Task brief
Find each line in the entries that contains the string "matching" and copy it. Case counts.

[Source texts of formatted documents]
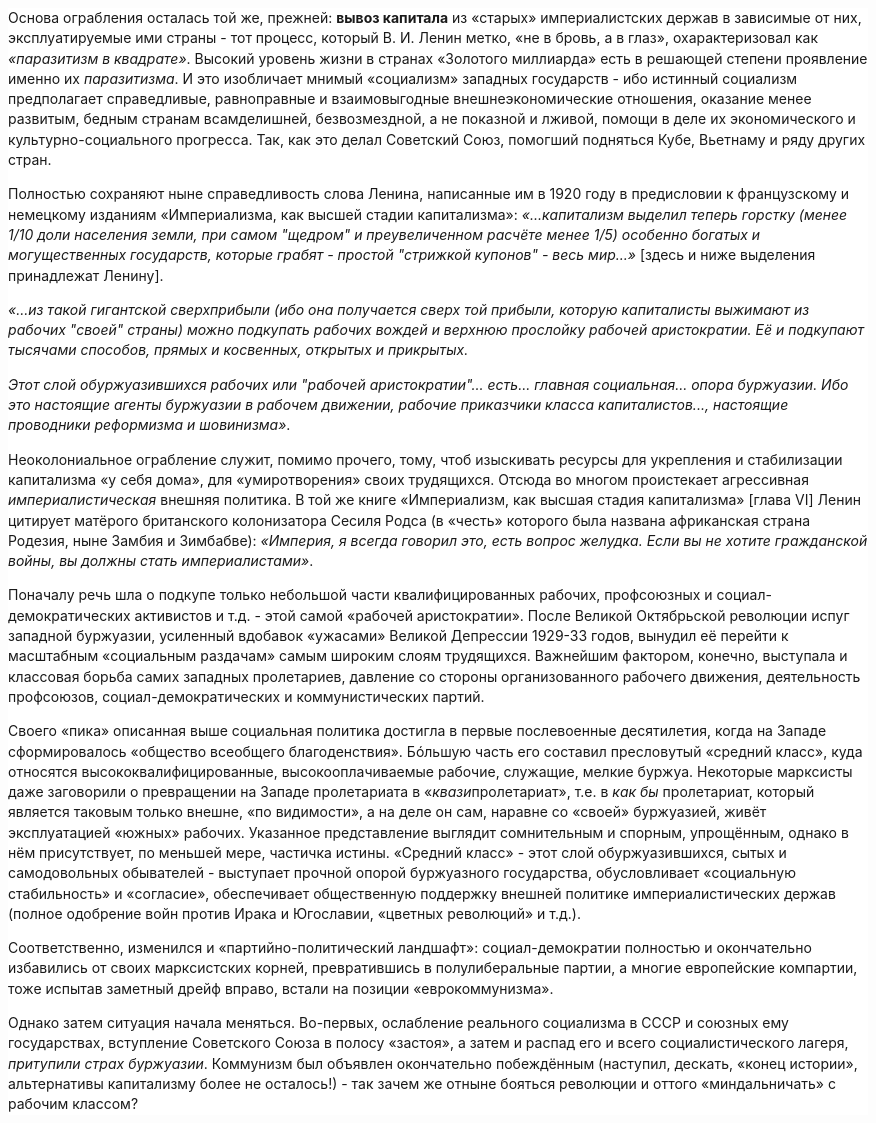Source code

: Основа ограбления осталась той же, прежней: **вывоз капитала** из «старых» империалистских держав в зависимые от них, эксплуатируемые ими страны - тот процесс, который В. И. Ленин метко, «не в бровь, а в глаз», охарактеризовал как *«паразитизм в квадрате»*. Высокий уровень жизни в странах «Золотого миллиарда» есть в решающей степени проявление именно их *паразитизма*. И это изобличает мнимый «социализм» западных государств - ибо истинный социализм предполагает справедливые, равноправные и взаимовыгодные внешнеэкономические отношения, оказание менее развитым, бедным странам всамделишней, безвозмездной, а не показной и лживой, помощи в деле их экономического и культурно-социального прогресса. Так, как это делал Советский Союз, помогший подняться Кубе, Вьетнаму и ряду других стран.

Полностью сохраняют ныне справедливость слова Ленина, написанные им в 1920 году в предисловии к французскому и немецкому изданиям «Империализма, как высшей стадии капитализма»: *«...капитализм выделил теперь горстку (менее 1/10 доли населения земли, при самом "щедром" и преувеличенном расчёте менее 1/5) особенно богатых и могущественных государств, которые грабят - простой "стрижкой купонов" - весь мир...»* [здесь и ниже выделения принадлежат Ленину].

*«...из такой гигантской сверхприбыли (ибо она получается сверх той прибыли, которую капиталисты выжимают из рабочих "своей" страны) можно подкупать рабочих вождей и верхнюю прослойку рабочей аристократии. Её и подкупают тысячами способов, прямых и косвенных, открытых и прикрытых.*

*Этот слой обуржуазившихся рабочих или "рабочей аристократии"... есть... главная социальная... опора буржуазии. Ибо это настоящие агенты буржуазии в рабочем движении, рабочие приказчики класса капиталистов..., настоящие проводники реформизма и шовинизма»*.

Неоколониальное ограбление служит, помимо прочего, тому, чтоб изыскивать ресурсы для укрепления и стабилизации капитализма «у себя дома», для «умиротворения» своих трудящихся. Отсюда во многом проистекает агрессивная *империалистическая* внешняя политика. В той же книге «Империализм, как высшая стадия капитализма» [глава VI] Ленин цитирует матёрого британского колонизатора Сесиля Родса (в «честь» которого была названа африканская страна Родезия, ныне Замбия и Зимбабве): *«Империя, я всегда говорил это, есть вопрос желудка. Если вы не хотите гражданской войны, вы должны стать империалистами»*.

Поначалу речь шла о подкупе только небольшой части квалифицированных рабочих, профсоюзных и социал-демократических активистов и т.д. - этой самой «рабочей аристократии». После Великой Октябрьской революции испуг западной буржуазии, усиленный вдобавок «ужасами» Великой Депрессии 1929-33 годов, вынудил её перейти к масштабным «социальным раздачам» самым широким слоям трудящихся. Важнейшим фактором, конечно, выступала и классовая борьба самих западных пролетариев, давление со стороны организованного рабочего движения, деятельность профсоюзов, социал-демократических и коммунистических партий.

Своего «пика» описанная выше социальная политика достигла в первые послевоенные десятилетия, когда на Западе сформировалось «общество всеобщего благоденствия». Бóльшую часть его составил пресловутый «средний класс», куда относятся высококвалифицированные, высокооплачиваемые рабочие, служащие, мелкие буржуа. Некоторые марксисты даже заговорили о превращении на Западе пролетариата в «*квази*пролетариат», т.е. в *как бы* пролетариат, который является таковым только внешне, «по видимости», а на деле он сам, наравне со «своей» буржуазией, живёт эксплуатацией «южных» рабочих. Указанное представление выглядит сомнительным и спорным, упрощённым, однако в нём присутствует, по меньшей мере, частичка истины. «Средний класс» - этот слой обуржуазившихся, сытых и самодовольных обывателей - выступает прочной опорой буржуазного государства, обусловливает «социальную стабильность» и «согласие», обеспечивает общественную поддержку внешней политике империалистических держав (полное одобрение войн против Ирака и Югославии, «цветных революций» и т.д.).

Соответственно, изменился и «партийно-политический ландшафт»: социал-демократии полностью и окончательно избавились от своих марксистских корней, превратившись в полулиберальные партии, а многие европейские компартии, тоже испытав заметный дрейф вправо, встали на позиции «еврокоммунизма».

Однако затем ситуация начала меняться. Во-первых, ослабление реального социализма в СССР и союзных ему государствах, вступление Советского Союза в полосу «застоя», а затем и распад его и всего социалистического лагеря, *притупили страх буржуазии*. Коммунизм был объявлен окончательно побеждённым (наступил, дескать, «конец истории», альтернативы капитализму более не осталось!) - так зачем же отныне бояться революции и оттого «миндальничать» с рабочим классом?
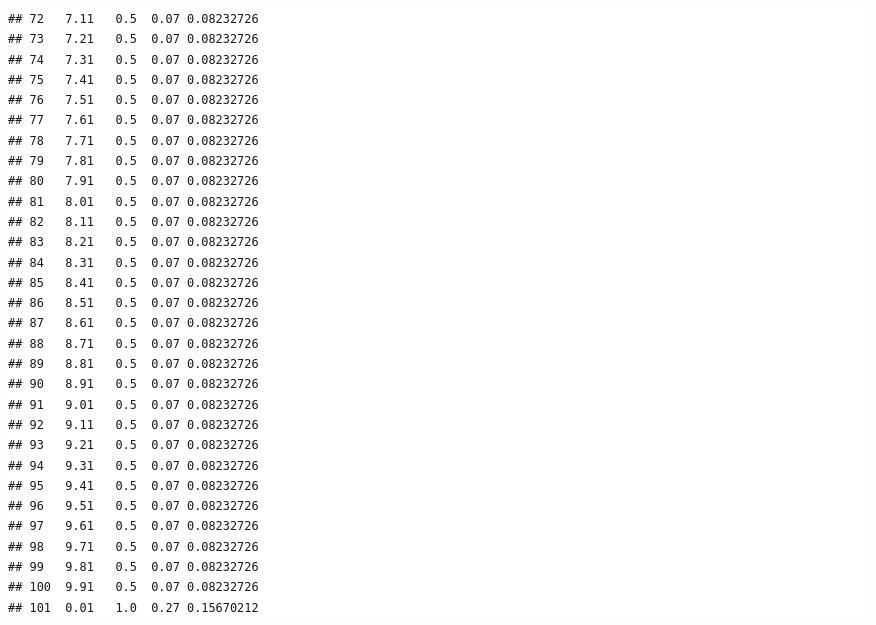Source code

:     ## 72   7.11   0.5  0.07 0.08232726
    ## 73   7.21   0.5  0.07 0.08232726
    ## 74   7.31   0.5  0.07 0.08232726
    ## 75   7.41   0.5  0.07 0.08232726
    ## 76   7.51   0.5  0.07 0.08232726
    ## 77   7.61   0.5  0.07 0.08232726
    ## 78   7.71   0.5  0.07 0.08232726
    ## 79   7.81   0.5  0.07 0.08232726
    ## 80   7.91   0.5  0.07 0.08232726
    ## 81   8.01   0.5  0.07 0.08232726
    ## 82   8.11   0.5  0.07 0.08232726
    ## 83   8.21   0.5  0.07 0.08232726
    ## 84   8.31   0.5  0.07 0.08232726
    ## 85   8.41   0.5  0.07 0.08232726
    ## 86   8.51   0.5  0.07 0.08232726
    ## 87   8.61   0.5  0.07 0.08232726
    ## 88   8.71   0.5  0.07 0.08232726
    ## 89   8.81   0.5  0.07 0.08232726
    ## 90   8.91   0.5  0.07 0.08232726
    ## 91   9.01   0.5  0.07 0.08232726
    ## 92   9.11   0.5  0.07 0.08232726
    ## 93   9.21   0.5  0.07 0.08232726
    ## 94   9.31   0.5  0.07 0.08232726
    ## 95   9.41   0.5  0.07 0.08232726
    ## 96   9.51   0.5  0.07 0.08232726
    ## 97   9.61   0.5  0.07 0.08232726
    ## 98   9.71   0.5  0.07 0.08232726
    ## 99   9.81   0.5  0.07 0.08232726
    ## 100  9.91   0.5  0.07 0.08232726
    ## 101  0.01   1.0  0.27 0.15670212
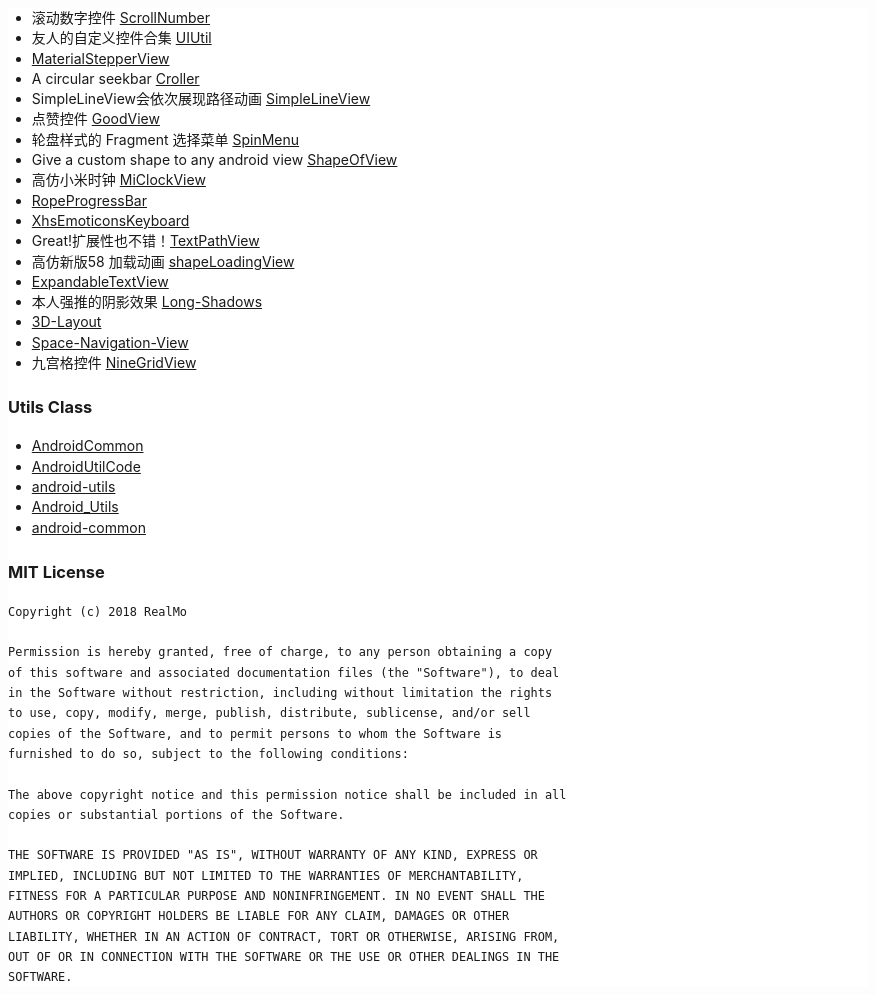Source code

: * 滚动数字控件 [ScrollNumber](https://github.com/a-voyager/ScrollNumber)
* 友人的自定义控件合集 [UIUtil](https://github.com/Dsiner/UIUtil)
* [MaterialStepperView](https://github.com/fython/MaterialStepperView)
* A circular seekbar [Croller](https://github.com/harjot-oberai/Croller)
* SimpleLineView会依次展现路径动画 [SimpleLineView](https://github.com/XingdongYu/SimpleLineView)
* 点赞控件 [GoodView](https://github.com/venshine/GoodView)
* 轮盘样式的 Fragment 选择菜单 [SpinMenu](https://github.com/Hitomis/SpinMenu)
* Give a custom shape to any android view [ShapeOfView](https://github.com/florent37/ShapeOfView)
* 高仿小米时钟 [MiClockView](https://github.com/MonkeyMushroom/MiClockView)
* [RopeProgressBar](https://github.com/cdeange/RopeProgressBar)
* [XhsEmoticonsKeyboard](https://github.com/w446108264/XhsEmoticonsKeyboard)
* Great!扩展性也不错！[TextPathView](https://github.com/totond/TextPathView)
* 高仿新版58 加载动画 [shapeLoadingView](https://github.com/zzz40500/android-shapeLoadingView)
* [ExpandableTextView](https://github.com/Manabu-GT/ExpandableTextView)
* 本人强推的阴影效果 [Long-Shadows](https://github.com/harjot-oberai/Long-Shadows)
* [3D-Layout](https://github.com/florent37/Android-3D-Layout)
* [Space-Navigation-View](https://github.com/armcha/Space-Navigation-View)
* 九宫格控件 [NineGridView](https://github.com/jeasonlzy/NineGridView)
 


### Utils Class
* [AndroidCommon](https://github.com/h4de5ing/AndroidCommon)
* [AndroidUtilCode](https://github.com/Blankj/AndroidUtilCode)
* [android-utils](https://github.com/jingle1267/android-utils)
* [Android_Utils](https://github.com/RealMoMo/Android_Utils)
* [android-common](https://github.com/litesuits/android-common)



### MIT License

    Copyright (c) 2018 RealMo

    Permission is hereby granted, free of charge, to any person obtaining a copy
    of this software and associated documentation files (the "Software"), to deal
    in the Software without restriction, including without limitation the rights
    to use, copy, modify, merge, publish, distribute, sublicense, and/or sell
    copies of the Software, and to permit persons to whom the Software is
    furnished to do so, subject to the following conditions:

    The above copyright notice and this permission notice shall be included in all
    copies or substantial portions of the Software.

    THE SOFTWARE IS PROVIDED "AS IS", WITHOUT WARRANTY OF ANY KIND, EXPRESS OR
    IMPLIED, INCLUDING BUT NOT LIMITED TO THE WARRANTIES OF MERCHANTABILITY,
    FITNESS FOR A PARTICULAR PURPOSE AND NONINFRINGEMENT. IN NO EVENT SHALL THE
    AUTHORS OR COPYRIGHT HOLDERS BE LIABLE FOR ANY CLAIM, DAMAGES OR OTHER
    LIABILITY, WHETHER IN AN ACTION OF CONTRACT, TORT OR OTHERWISE, ARISING FROM,
    OUT OF OR IN CONNECTION WITH THE SOFTWARE OR THE USE OR OTHER DEALINGS IN THE
    SOFTWARE.



 
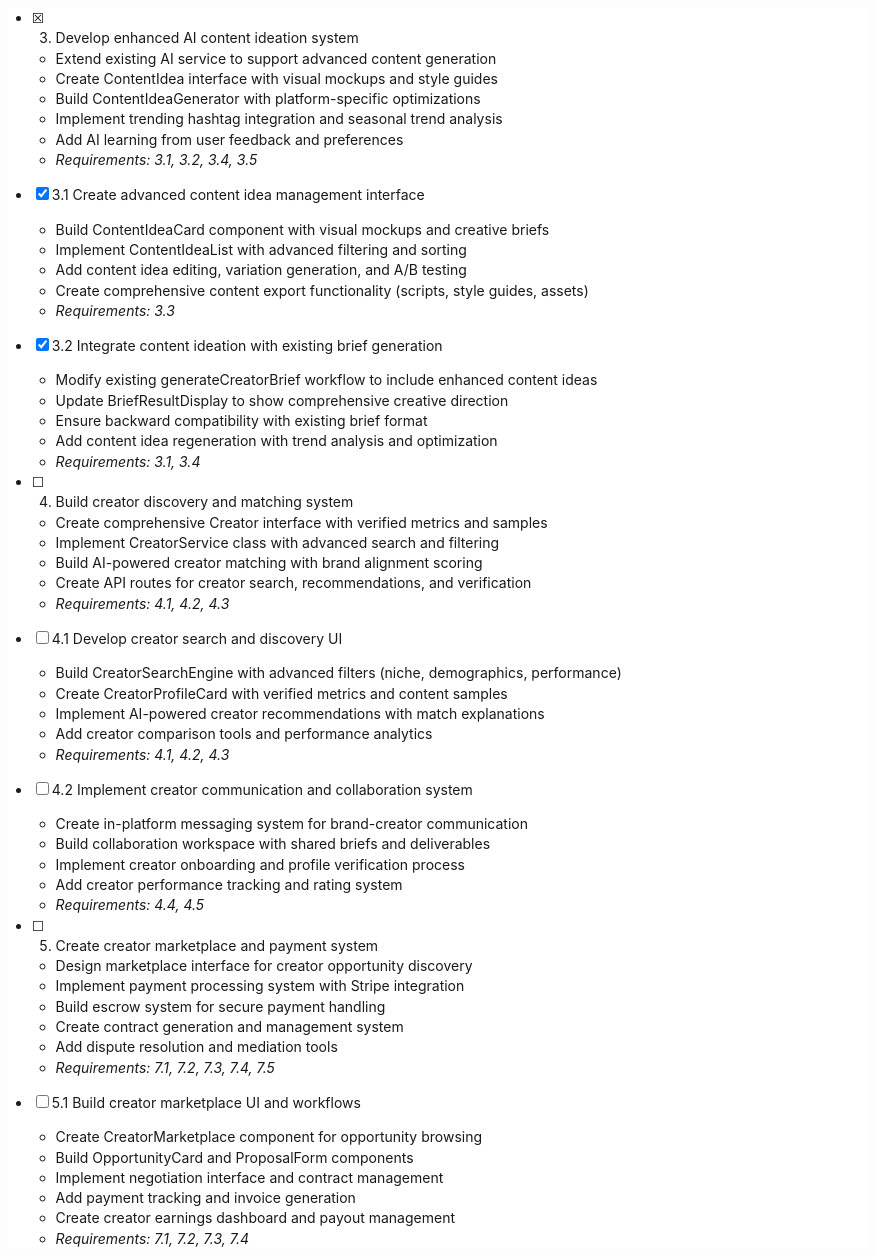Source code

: - [x] 3. Develop enhanced AI content ideation system
  - Extend existing AI service to support advanced content generation
  - Create ContentIdea interface with visual mockups and style guides
  - Build ContentIdeaGenerator with platform-specific optimizations
  - Implement trending hashtag integration and seasonal trend analysis
  - Add AI learning from user feedback and preferences
  - _Requirements: 3.1, 3.2, 3.4, 3.5_

- [x] 3.1 Create advanced content idea management interface
  - Build ContentIdeaCard component with visual mockups and creative briefs
  - Implement ContentIdeaList with advanced filtering and sorting
  - Add content idea editing, variation generation, and A/B testing
  - Create comprehensive content export functionality (scripts, style guides, assets)
  - _Requirements: 3.3_

- [x] 3.2 Integrate content ideation with existing brief generation
  - Modify existing generateCreatorBrief workflow to include enhanced content ideas
  - Update BriefResultDisplay to show comprehensive creative direction
  - Ensure backward compatibility with existing brief format
  - Add content idea regeneration with trend analysis and optimization
  - _Requirements: 3.1, 3.4_

- [ ] 4. Build creator discovery and matching system
  - Create comprehensive Creator interface with verified metrics and samples
  - Implement CreatorService class with advanced search and filtering
  - Build AI-powered creator matching with brand alignment scoring
  - Create API routes for creator search, recommendations, and verification
  - _Requirements: 4.1, 4.2, 4.3_

- [ ] 4.1 Develop creator search and discovery UI
  - Build CreatorSearchEngine with advanced filters (niche, demographics, performance)
  - Create CreatorProfileCard with verified metrics and content samples
  - Implement AI-powered creator recommendations with match explanations
  - Add creator comparison tools and performance analytics
  - _Requirements: 4.1, 4.2, 4.3_

- [ ] 4.2 Implement creator communication and collaboration system
  - Create in-platform messaging system for brand-creator communication
  - Build collaboration workspace with shared briefs and deliverables
  - Implement creator onboarding and profile verification process
  - Add creator performance tracking and rating system
  - _Requirements: 4.4, 4.5_

- [ ] 5. Create creator marketplace and payment system
  - Design marketplace interface for creator opportunity discovery
  - Implement payment processing system with Stripe integration
  - Build escrow system for secure payment handling
  - Create contract generation and management system
  - Add dispute resolution and mediation tools
  - _Requirements: 7.1, 7.2, 7.3, 7.4, 7.5_

- [ ] 5.1 Build creator marketplace UI and workflows
  - Create CreatorMarketplace component for opportunity browsing
  - Build OpportunityCard and ProposalForm components
  - Implement negotiation interface and contract management
  - Add payment tracking and invoice generation
  - Create creator earnings dashboard and payout management
  - _Requirements: 7.1, 7.2, 7.3, 7.4_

Exercise solution
- [ ] 4. Build creator discovery and matching system
  - Build AI-powered creator matching with brand alignment scoring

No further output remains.